Prevention beats cure

The recent scandal over pornographic e-mails at the Family Court highlighted the importance of having e-mail and Internet usage policies.

After one employee resigned and up to 10 were reportedly disciplined for sending or receiving “sexually graphic” e-mails, court staff had to sign documents saying they had seen and would abide by a tough new e-mail and Internet use policy.

If such usage has been something of a grey area up to now, some clarity and endorsement is on the cards following New South Wales’ announcement that it will be drafting an Act to cover e-mail monitoring in the workplace by the end of this year.

E-mail connections in today’s workplace have become a standard tool for communication, much the same as the telephone once was. It’s therefore totally unreasonable to expect that employees won’t use e-mail as a tool for personal communication.

While most employees don’t abuse their e-mail privileges, those who do cost companies dearly, not only in lost productivity, but also in potential security hazards and legal minefields. And, sending pornographic e-mails is just the tip of the iceberg.

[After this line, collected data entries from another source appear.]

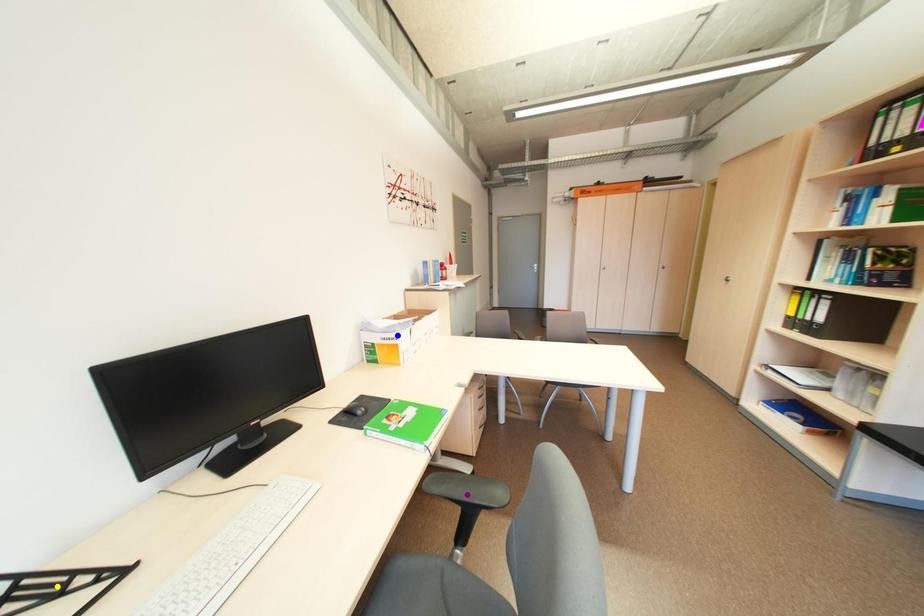
Order these from nearest to farthest:
purple point
yellow point
blue point

blue point → purple point → yellow point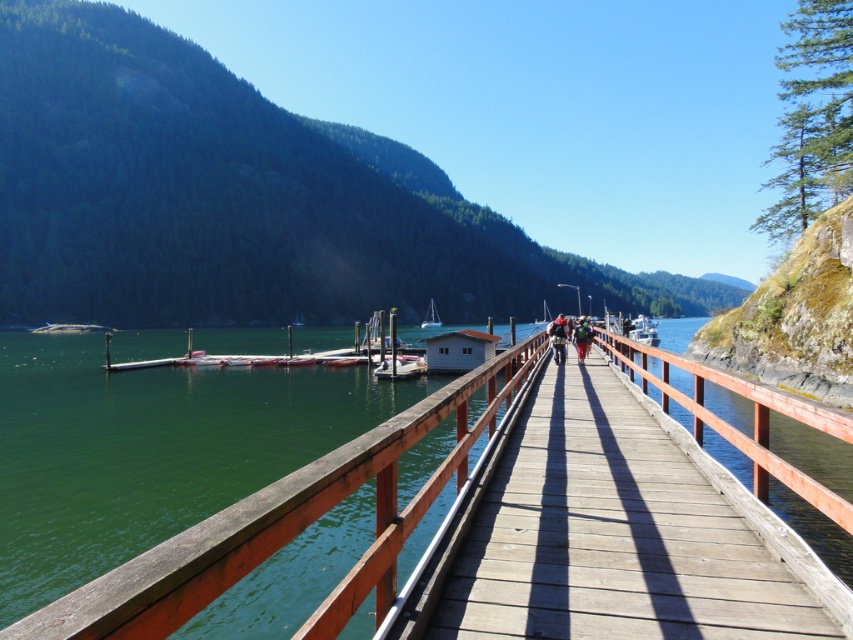
Question: From the image, what is the correct spatial relationship of wooden bridge at center in relation to white matte boat at center?

Choices:
 (A) below
 (B) above

Answer: (B)

Question: Among these objects, which one is nearest to the camera?

Choices:
 (A) white matte boat at center
 (B) green fabric jacket at center
 (C) white glossy sailboat at center
 (D) wooden bridge at center

Answer: (D)

Question: Is white matte boat at center below matte black backpack at center?

Choices:
 (A) no
 (B) yes

Answer: (B)

Question: Can you confirm if green forested mountain at upper left is wider than matte black backpack at center?

Choices:
 (A) yes
 (B) no

Answer: (A)

Question: Which object appears farthest from the camera in this image?

Choices:
 (A) white glossy sailboat at center
 (B) green fabric jacket at center
 (C) matte black backpack at center

Answer: (A)

Question: Considering the real-world distances, which object is farthest from the white glossy sailboat at center?

Choices:
 (A) matte black backpack at center
 (B) white matte boat at center
 (C) wooden bridge at center

Answer: (A)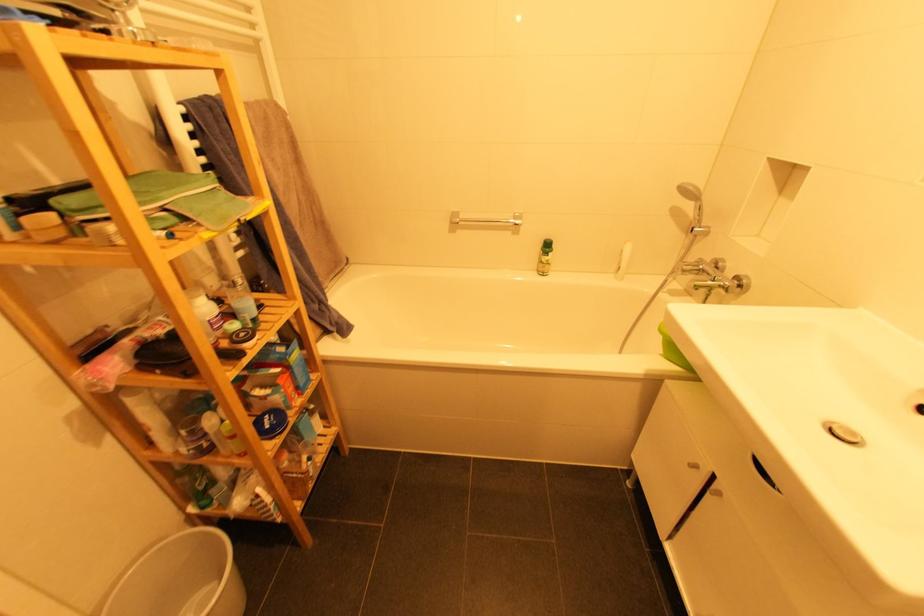
Find where to push the bottle pump top. Please return your answer as a coordinate pair (x, y).

(544, 257)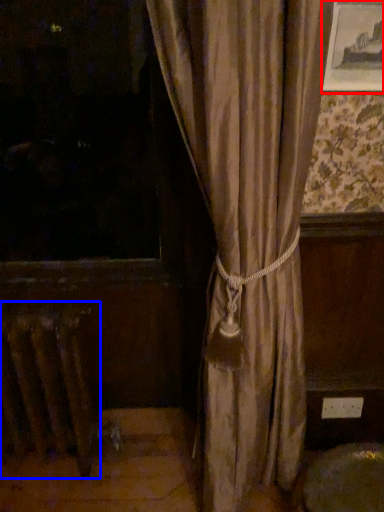
Question: Which object is closer to the camera taking this photo, picture frame (highlighted by a red box) or radiator (highlighted by a blue box)?

Choices:
 (A) picture frame
 (B) radiator

Answer: (A)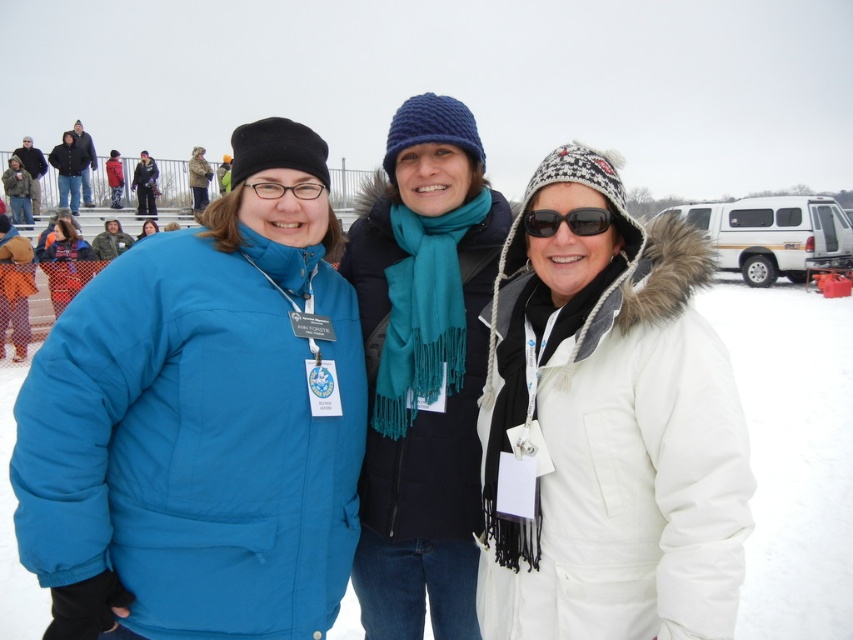
You are a photographer trying to capture the best shot of the two glasses at the center of the image. The black reflective sunglasses at center and the matte black glasses at center are both important subjects. Based on their positions, which one is closer to the camera?

The black reflective sunglasses at center is below matte black glasses at center, so the matte black glasses at center is closer to the camera because objects higher up in the image are typically closer to the viewer.

You are a photographer trying to capture a clear shot of the two people in the middle. However, you notice that one of them is wearing black reflective sunglasses at center and the other has matte black glasses at center. Which one might be harder to photograph due to glare from the snow? Explain your reasoning.

The black reflective sunglasses at center might be harder to photograph due to glare from the snow because reflective surfaces tend to bounce light more, creating glare or reflections that can obscure details. Matte black glasses at center have a non reflective surface, making them less likely to produce glare.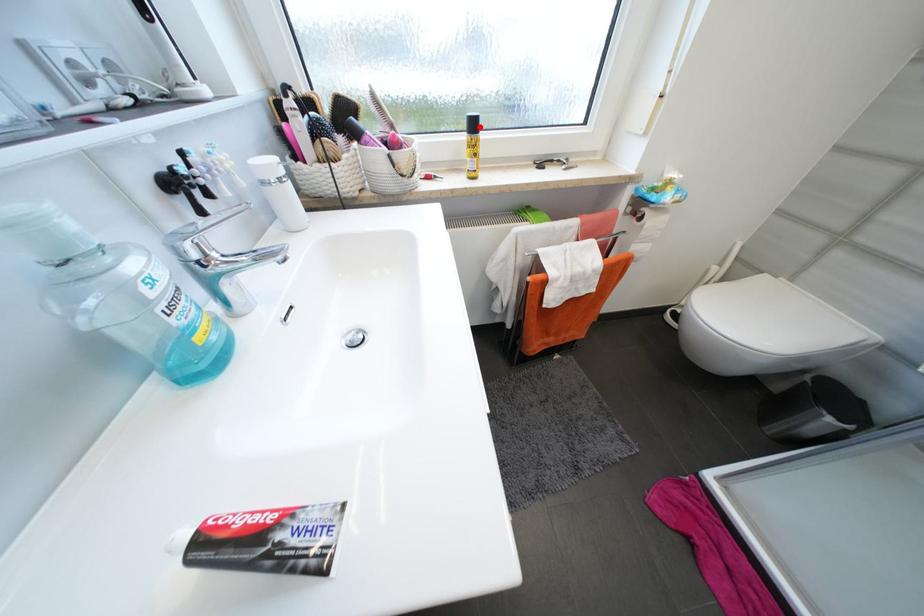
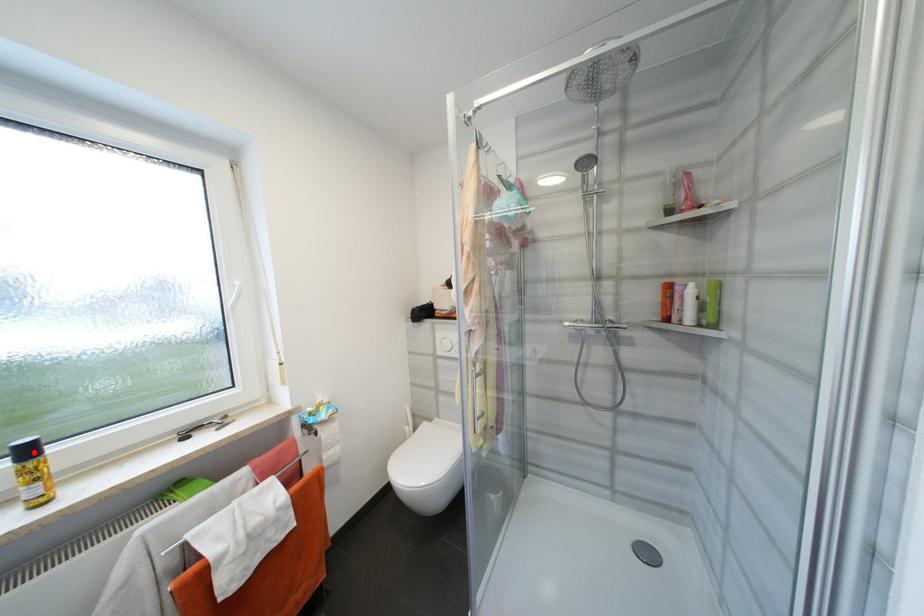
I am providing you with two images of the same scene from different viewpoints. A red point is marked on the first image and another point is marked on the second image. Are the points marked in image1 and image2 representing the same 3D position?

Yes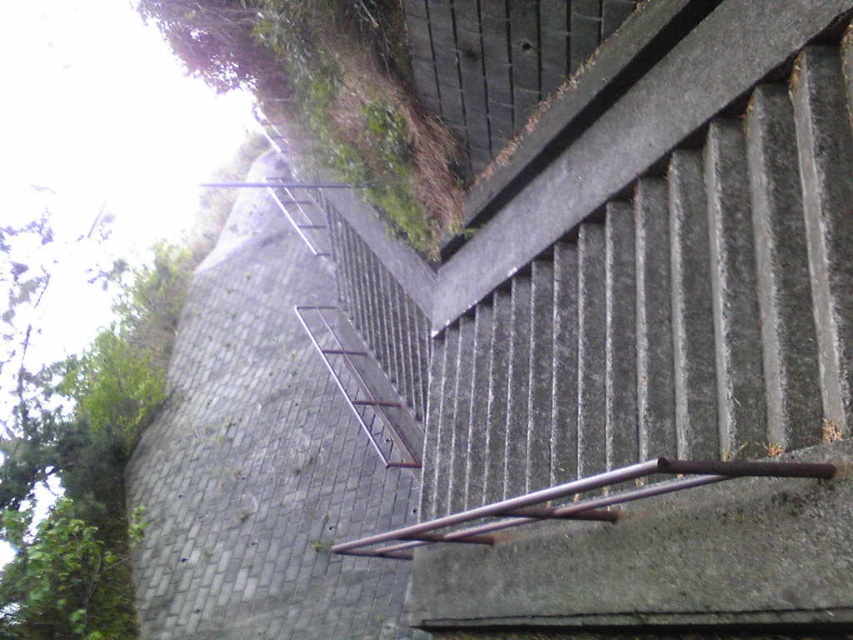
You are standing at the bottom of the stairs and want to reach the top. There are two points marked on the image, point A at coordinates point[170,614] and point B at coordinates point[379,534]. Which point should you aim for first if you want to climb the stairs efficiently?

Point A at coordinates point[170,614] is behind point B at coordinates point[379,534], so you should aim for point B first as it is closer to you at the bottom of the stairs.

You are standing at the bottom of the stairs and want to reach the top. Which object, the gray concrete wall at upper left or the rusty metal rail at center, would you need to climb over or around?

The gray concrete wall at upper left is shorter than the rusty metal rail at center, so you would need to climb over or around the rusty metal rail at center since it is taller.

You are a painter who needs to decide which object to paint first between the gray concrete wall at upper left and the rusty metal rail at center. Based on their sizes, which object requires less time to paint?

The gray concrete wall at upper left requires less time to paint because it has a smaller size compared to the rusty metal rail at center.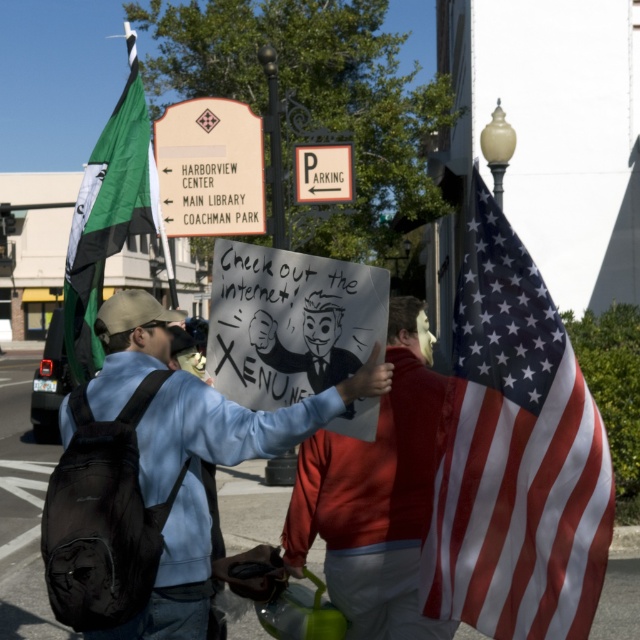
Question: Does red cotton hoodie at center appear on the right side of green fabric flag at left?

Choices:
 (A) no
 (B) yes

Answer: (B)

Question: Does green fabric flag at left appear on the right side of white plastic sign at upper center?

Choices:
 (A) no
 (B) yes

Answer: (A)

Question: Does red-white-striped flag at right have a greater width compared to white plastic sign at upper center?

Choices:
 (A) no
 (B) yes

Answer: (A)

Question: Considering the real-world distances, which object is farthest from the red cotton hoodie at center?

Choices:
 (A) matte blue sweatshirt at center
 (B) white plastic sign at upper center
 (C) green fabric flag at left
 (D) red-white-striped flag at right

Answer: (B)

Question: Among these objects, which one is nearest to the camera?

Choices:
 (A) green fabric flag at left
 (B) red-white-striped flag at right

Spam, chain e-mails and ‘letter bombs’ (extremely large or numerous e-mails designed to annoy, interfere with or deny e-mail use of another party) eat up both company time and bandwidth. E-mail is also notorious for spreading viruses, and misuse therefore also poses a security, and increasingly a legal, threat to companies.

Developing a preventative security capability is becoming increasingly important if companies hope to deal effectively with the realities of a new work place in which the telephone is not the only piece of technology that is open to misuse. This is at last being recognised by the legislators, and 2004 is set to play out as the year in which e-mail monitoring is endorsed as a legitimate and valuable way to protect business interests, while still protecting staff privacy.

Indeed, rather than playing out an Orwellian nightmare, the approach to e-mail monitoring should be managed with consideration for both employers and employees. It should be done in consultation with employees and reflected in a formal and detailed usage policy accessible to everyone in the organisation.

It’s been shown that if e-mail monitoring is done transparently, employees respond well and take a more responsible role in the management of the resource.